EXERCISE -
Pick out every line in the data below that holds "étapes".

Saved entries -
════════════════════
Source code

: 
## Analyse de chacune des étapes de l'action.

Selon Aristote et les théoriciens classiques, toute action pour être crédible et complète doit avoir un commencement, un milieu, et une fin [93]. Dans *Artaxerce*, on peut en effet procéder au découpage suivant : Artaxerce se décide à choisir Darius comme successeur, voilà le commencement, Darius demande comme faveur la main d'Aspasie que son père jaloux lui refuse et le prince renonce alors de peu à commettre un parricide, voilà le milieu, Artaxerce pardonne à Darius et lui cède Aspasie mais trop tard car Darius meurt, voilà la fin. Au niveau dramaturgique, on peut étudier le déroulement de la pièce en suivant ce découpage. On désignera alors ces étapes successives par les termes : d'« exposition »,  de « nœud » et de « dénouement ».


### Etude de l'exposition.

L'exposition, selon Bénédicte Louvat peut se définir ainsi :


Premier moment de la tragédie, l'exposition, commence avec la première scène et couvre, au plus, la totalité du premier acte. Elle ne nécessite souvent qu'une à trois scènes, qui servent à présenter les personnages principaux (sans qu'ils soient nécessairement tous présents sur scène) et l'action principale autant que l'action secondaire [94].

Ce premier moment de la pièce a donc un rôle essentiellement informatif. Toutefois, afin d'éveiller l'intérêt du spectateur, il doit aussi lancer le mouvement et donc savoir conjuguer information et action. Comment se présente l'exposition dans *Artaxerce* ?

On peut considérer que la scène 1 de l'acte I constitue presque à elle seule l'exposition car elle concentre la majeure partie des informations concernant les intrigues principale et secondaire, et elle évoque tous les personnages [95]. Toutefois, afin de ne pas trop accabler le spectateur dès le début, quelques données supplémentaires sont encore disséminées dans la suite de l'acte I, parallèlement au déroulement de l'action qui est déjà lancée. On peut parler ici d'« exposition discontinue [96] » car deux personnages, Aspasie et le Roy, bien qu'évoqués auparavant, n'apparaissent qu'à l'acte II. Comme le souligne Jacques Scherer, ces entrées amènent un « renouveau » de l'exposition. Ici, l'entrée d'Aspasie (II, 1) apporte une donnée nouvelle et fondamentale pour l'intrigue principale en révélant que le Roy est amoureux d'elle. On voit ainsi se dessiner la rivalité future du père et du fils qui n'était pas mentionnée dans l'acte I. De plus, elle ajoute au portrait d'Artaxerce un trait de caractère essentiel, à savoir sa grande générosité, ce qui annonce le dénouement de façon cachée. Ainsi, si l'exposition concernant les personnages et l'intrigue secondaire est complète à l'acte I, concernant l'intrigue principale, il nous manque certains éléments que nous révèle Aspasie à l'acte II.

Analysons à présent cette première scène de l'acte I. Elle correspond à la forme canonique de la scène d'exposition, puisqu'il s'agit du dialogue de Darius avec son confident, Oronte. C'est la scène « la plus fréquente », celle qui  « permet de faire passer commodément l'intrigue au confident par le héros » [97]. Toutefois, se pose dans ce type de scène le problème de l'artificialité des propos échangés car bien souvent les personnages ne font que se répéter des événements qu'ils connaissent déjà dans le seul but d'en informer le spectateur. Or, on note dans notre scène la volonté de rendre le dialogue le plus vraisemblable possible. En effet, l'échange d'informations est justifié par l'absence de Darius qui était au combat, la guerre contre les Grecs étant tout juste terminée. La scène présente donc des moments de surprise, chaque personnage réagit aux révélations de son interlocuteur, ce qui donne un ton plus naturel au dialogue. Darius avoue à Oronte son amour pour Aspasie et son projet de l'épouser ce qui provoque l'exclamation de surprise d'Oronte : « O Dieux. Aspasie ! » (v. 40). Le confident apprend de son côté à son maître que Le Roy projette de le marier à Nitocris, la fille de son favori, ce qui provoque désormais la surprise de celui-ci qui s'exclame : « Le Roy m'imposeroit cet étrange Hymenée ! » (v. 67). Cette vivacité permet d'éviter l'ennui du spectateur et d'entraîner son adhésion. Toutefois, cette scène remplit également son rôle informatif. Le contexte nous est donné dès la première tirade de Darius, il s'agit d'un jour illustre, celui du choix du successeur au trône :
════════════════════
EXPECTED OUTPUT -
## Analyse de chacune des étapes de l'action.
Selon Aristote et les théoriciens classiques, toute action pour être crédible et complète doit avoir un commencement, un milieu, et une fin [93]. Dans *Artaxerce*, on peut en effet procéder au découpage suivant : Artaxerce se décide à choisir Darius comme successeur, voilà le commencement, Darius demande comme faveur la main d'Aspasie que son père jaloux lui refuse et le prince renonce alors de peu à commettre un parricide, voilà le milieu, Artaxerce pardonne à Darius et lui cède Aspasie mais trop tard car Darius meurt, voilà la fin. Au niveau dramaturgique, on peut étudier le déroulement de la pièce en suivant ce découpage. On désignera alors ces étapes successives par les termes : d'« exposition »,  de « nœud » et de « dénouement ».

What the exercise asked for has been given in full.